Ella se echó a reír como si lo tomara a broma, y arrojándomela de nuevo me hizo otra seña con la cabeza, mientras sus labios formaban la palabra «vete». Antes de que pudiera obedecerla el latonero me arrancó la corbata de las manos con tal brutalidad que me dejó temblando como una hoja. La anudó alrededor de su cuello y después, volviéndose hacia la mujer y jurando la tiró al suelo.

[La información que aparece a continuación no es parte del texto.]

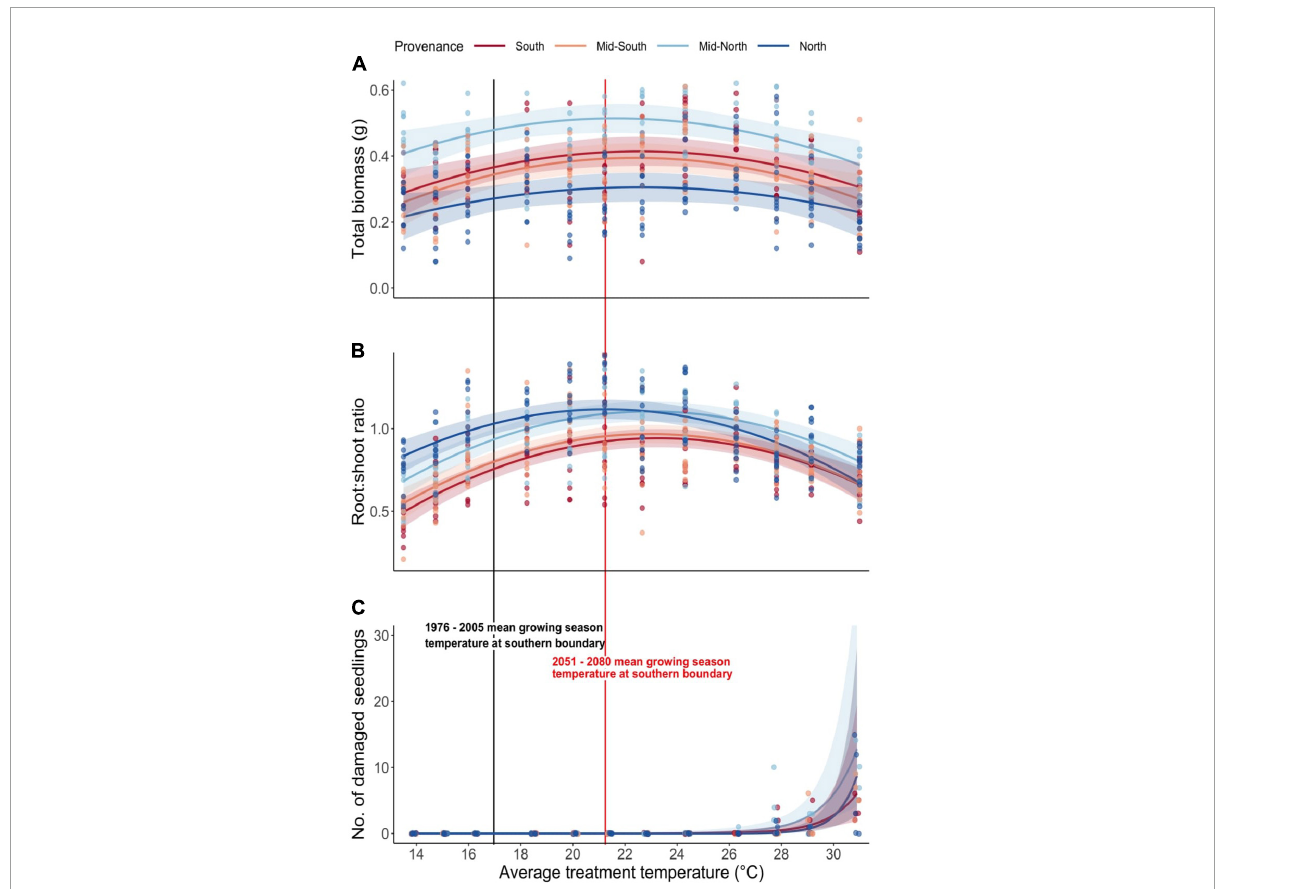
FIGURE2 Interaction plots (Long, 2019) depicting the relationship between average treatment temperature and (A) the total seedling biomass (g), (B) seedling root:shoot ratio (RSR), and (C) the number of seedlings with severe needle damage. Colored bands represent 95% confidence intervals. The black vertical line shows the mean average daily temperature (17 ◦ C; May—September ) within the hottest part of balsam firs range in the recent past. The red vertical line shows the RCP 8.5 projected average daily temperature (21.3 ◦ C; May—September ) within the same region by 2051–2080 (Pacific Climate Impacts Consortium,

No olvidaré nunca lo que sentí al verla caer sobre las piedras de la carretera, donde quedó tendida. Su cofia se había desprendido con la violencia del choque y sus cabellos se mancharon de barro. Cuando estuve un poco más lejos, me volví a mirarlos y vi que estaba sentada a un lado del camino, enjugándose con una punta del mantón la sangre que corría por su rostro. El latonero continuaba andando.

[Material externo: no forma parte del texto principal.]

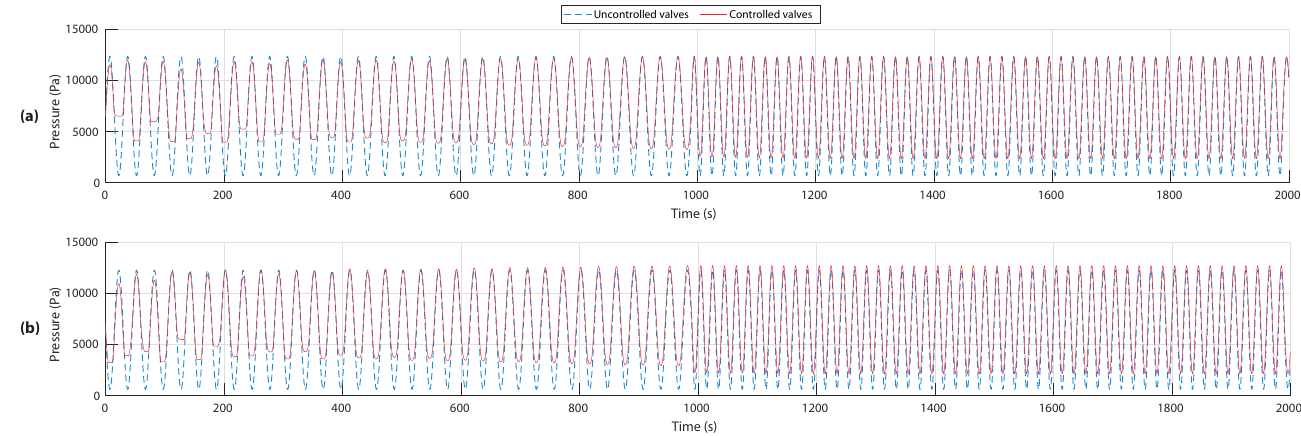
Figure 8. Obtained pressure in the OWCs without and with airflow control. ( a ) Airflow in OWC1. ( b ) Airflow in OWC2.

Esta aventura me asustó de tal modo que, desde aquel momento. en cuanto me parecía ver a lo lejos a cualquier vagabundo, volvía sobre mis pasos para esconderme y permanecía quieto hasta perderle de vista. Esto se repetía con tal frecuencia que mi viaje se retrasó seriamente. Pero en aquella dificultad, como en todas las demás de mi empresa, me sentía sostenido y arrastrado por el cuadro que me había trazado de mi madre en su juventud, antes de mi llegada a este mundo. Aquella idea me acompañaba en medio de los campos cuando me acostaba para dormir y, al despertar, la encontraba delante de mí caminando todo el día. Desde entonces su recuerdo está siempre asociado en mi imaginación con el de la calle ancha de Canterbury, que parecía dormitar bajo los rayos del sol, y con el espectáculo de las casas antiguas, de la catedral y de los cuervos que volaban por sus torres. Cuando llegué, por fin, a los áridos arenales que rodean Dover, esta imagen querida me devolvió la esperanza en medio de mi soledad y no me abandonó hasta que conseguí el primer objetivo de mi viaje y pisé la ciudad, el sexto día después de mi evasión. Pero entonces, cosa extraña, cuando me encontré con mis zapatos rotos, mis ropas destrozadas, la cabeza desgreñada y polvorienta y la tez quemada por el sol, en el lugar hacia el cual habían tendido todos mis deseos, la visión que me animaba se desvaneció de pronto como un sueño y me encontré solo, desanimado y abatido.
En primer lugar pregunté a unos barqueros si alguno de ellos conocía a mi tía, pero recibí muchas respuestas contradictorias. Uno me decía que vivía hacia el sur, cerca del faro, y que se había chamuscado los bigotes; otro que vivía en la parte fangosa de más allá del puerto y que sólo se la podía ver cuando estaba la marea baja; un tercero que estaba encerrada en la cárcel de Maidstone por ladrona de niños; un cuarto, por último, dijo que en la última galerna la había visto, montada en una escoba, camino de Calais. Los cocheros, a quienes me dirigí después, no fueron menos complacientes ni más respetuosos; en cuanto a los comerciantes, poco tranquilos por mi aspecto, me respondían, sin escucharme, que no podían darme nada. Entonces me sentí mucho más desgraciado y más abandonado que durante todo mi viaje. Ya no tenía nada de dinero ni nada que vender; sentía hambre y sed, estaba agotado, y me veía más lejos de mi fin que cuando estaba en Londres.